Iterates over past crawl data databases in /crawl folder, and labels positive, negative, and unknown cookie matching instances for each crawl by calling label_ground_truth.py.
To run ground_truth_runner.py
: ground_truth_runner.py [-h] --par | --no-par [--progress-bar | --no-progress-bar] [-v {0,1,2}]
Typical usage: ground_truth_runner.py --par
Iterates over inputted crawl database. From individual redirect rows (graph edge), labels redirect as positive, negative, or unknown for cookie matching. Returns these labels and their respective domains to ground_truth_runner.py.
This file is not intended to be used directly.
- Extract all browser cookies set, via openWPM javascript_cookies table
- Filter out session cookies (cookies without expiration date)
- Parse cookie values using common delimiters (:, &)
- Detect possible cookie_id sharing events in the http_redirects table
- Identify ID-looking strings (> 10 alphanumeric) in:
- requested redirect parameters
- requested redirect path
- requested redirect location header.
- If this ID is seen for the first time, store in hashtable with URL's domain.
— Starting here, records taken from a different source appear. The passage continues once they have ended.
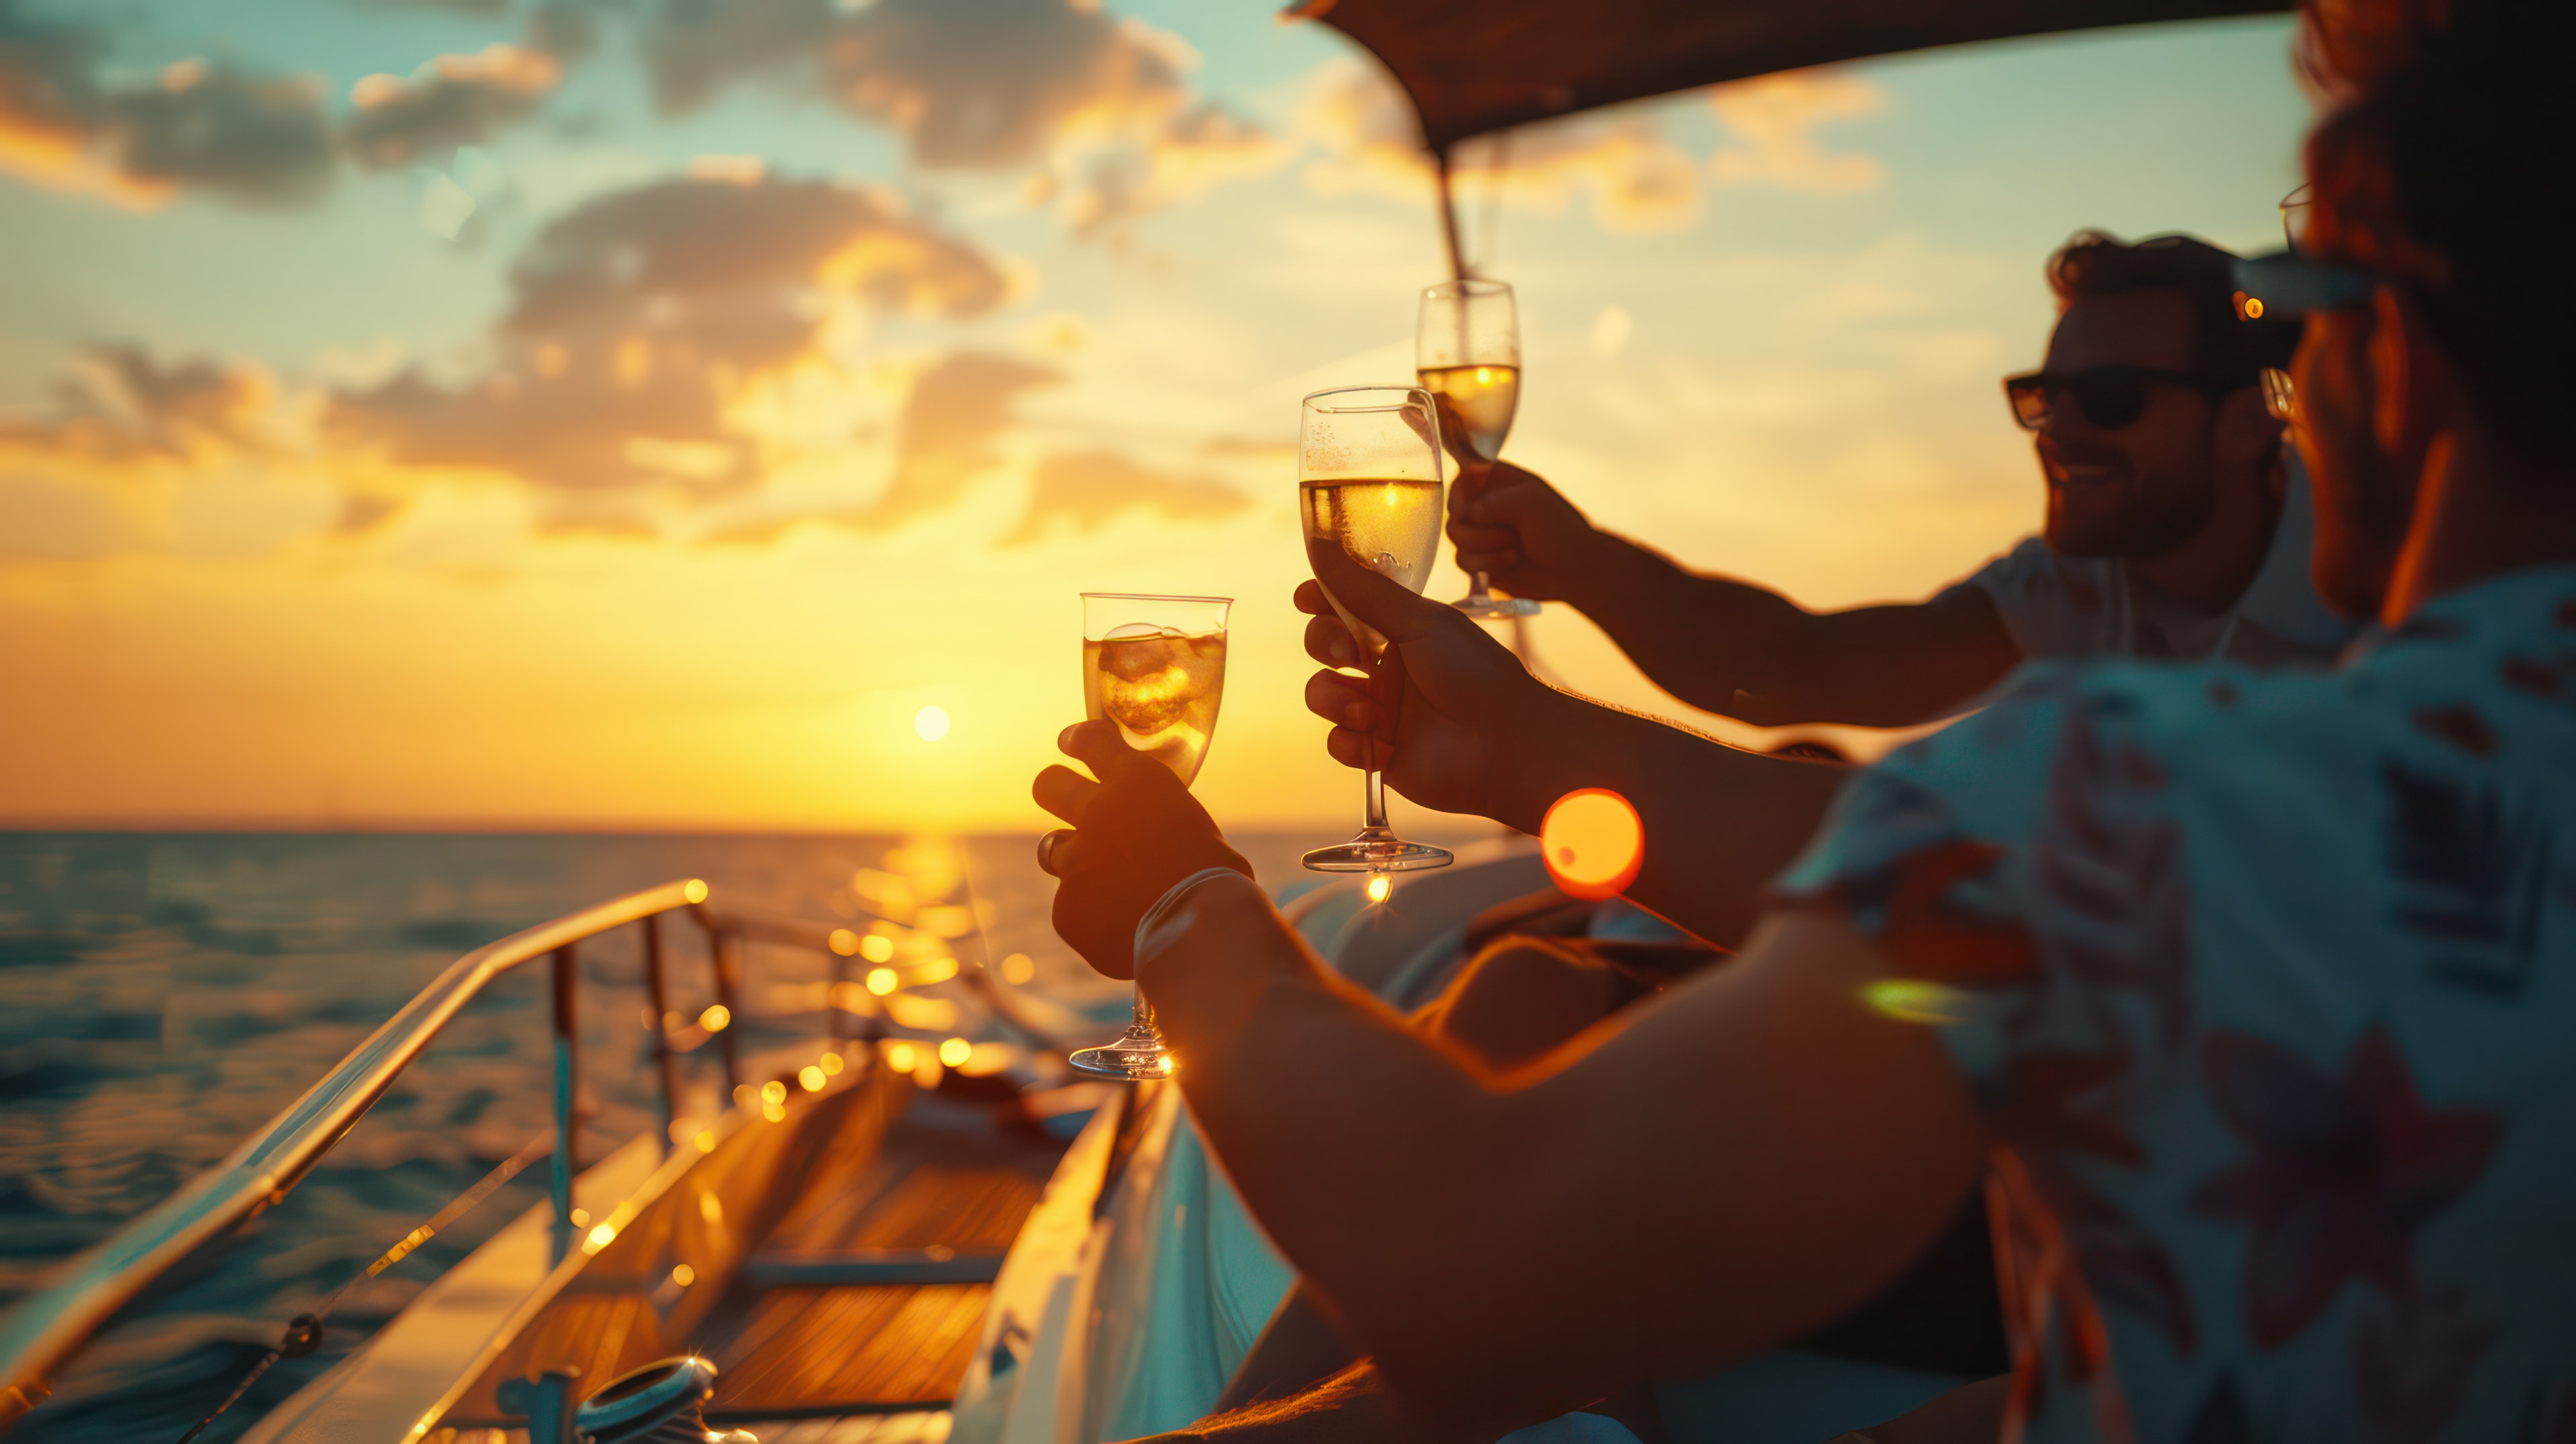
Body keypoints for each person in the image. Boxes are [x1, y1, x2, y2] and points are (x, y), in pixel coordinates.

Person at [1032, 0, 2576, 1435]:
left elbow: (1473, 1267)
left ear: (2400, 347)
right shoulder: (2173, 757)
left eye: (2303, 304)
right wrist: (1532, 749)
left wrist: (1190, 908)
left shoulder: (2150, 792)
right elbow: (1835, 699)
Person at [1428, 233, 2357, 733]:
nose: (2060, 432)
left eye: (2109, 399)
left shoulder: (2381, 589)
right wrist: (1588, 567)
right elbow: (1798, 670)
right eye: (2044, 397)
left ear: (2246, 424)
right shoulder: (2084, 583)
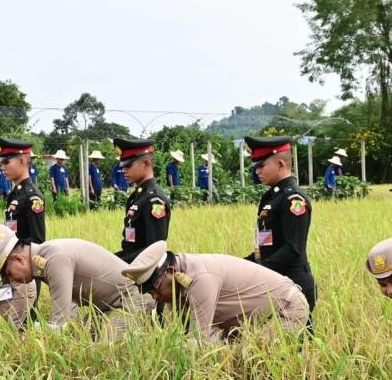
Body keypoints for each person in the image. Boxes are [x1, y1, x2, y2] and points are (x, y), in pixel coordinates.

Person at [122, 240, 309, 341]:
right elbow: (184, 333)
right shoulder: (176, 285)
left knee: (260, 368)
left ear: (171, 272)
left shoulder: (200, 279)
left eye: (154, 289)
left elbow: (198, 340)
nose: (155, 297)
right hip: (248, 324)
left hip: (285, 309)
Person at [0, 233, 143, 332]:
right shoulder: (43, 260)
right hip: (106, 308)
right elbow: (69, 309)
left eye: (8, 273)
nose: (11, 280)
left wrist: (28, 338)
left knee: (106, 352)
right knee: (84, 337)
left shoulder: (54, 259)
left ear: (19, 259)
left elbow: (59, 323)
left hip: (130, 302)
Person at [245, 135, 316, 316]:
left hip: (293, 284)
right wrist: (241, 264)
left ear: (280, 165)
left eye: (261, 166)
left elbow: (293, 249)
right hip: (272, 282)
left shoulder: (294, 200)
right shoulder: (270, 198)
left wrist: (257, 270)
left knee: (298, 342)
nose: (257, 171)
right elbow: (265, 245)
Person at [114, 138, 171, 263]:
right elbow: (131, 244)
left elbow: (154, 251)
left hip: (143, 270)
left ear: (146, 164)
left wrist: (118, 261)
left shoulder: (154, 200)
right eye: (123, 166)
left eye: (128, 165)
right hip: (131, 260)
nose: (124, 170)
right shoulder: (136, 196)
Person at [0, 138, 47, 243]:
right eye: (1, 163)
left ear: (22, 161)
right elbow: (12, 230)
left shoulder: (32, 197)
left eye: (6, 162)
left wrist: (11, 246)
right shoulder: (14, 194)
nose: (2, 167)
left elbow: (37, 241)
If this ID has been seen before, consider it as a shared ID, and the requests carrying it as ID-sharing requests.
- Use entity_map.json to determine organizations of domains, to discriminate between intentional ID leaking, and internal ID sharing (avoid false-positives).
- Identify ID-looking strings (> 10 alphanumeric) in:
- A detected shared ID is considered a cookie sync if the shared ID matches an extracted browser cookie from the first step.